=== Problem to work on ===
Select from the data all lines with the word "xlabels".

=== Data supplied ===
▬▬▬▬▬▬▬▬▬▬
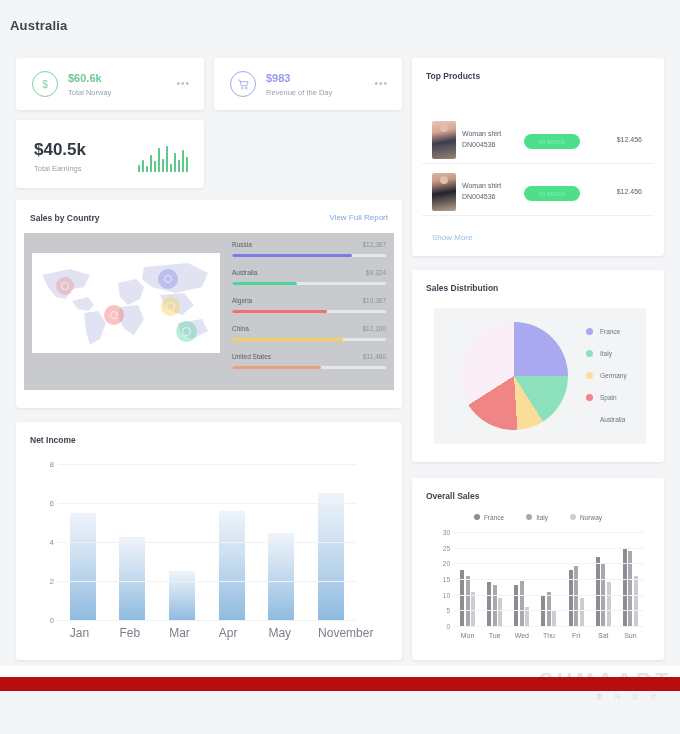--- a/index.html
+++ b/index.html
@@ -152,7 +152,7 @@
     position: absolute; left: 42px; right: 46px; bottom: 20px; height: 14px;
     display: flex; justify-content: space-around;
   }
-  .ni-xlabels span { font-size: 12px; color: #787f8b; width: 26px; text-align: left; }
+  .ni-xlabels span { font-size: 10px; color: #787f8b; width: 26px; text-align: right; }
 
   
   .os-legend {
▬▬▬▬▬▬▬▬▬▬
=== Output ===
-  .ni-xlabels span { font-size: 12px; color: #787f8b; width: 26px; text-align: left; }
+  .ni-xlabels span { font-size: 10px; color: #787f8b; width: 26px; text-align: right; }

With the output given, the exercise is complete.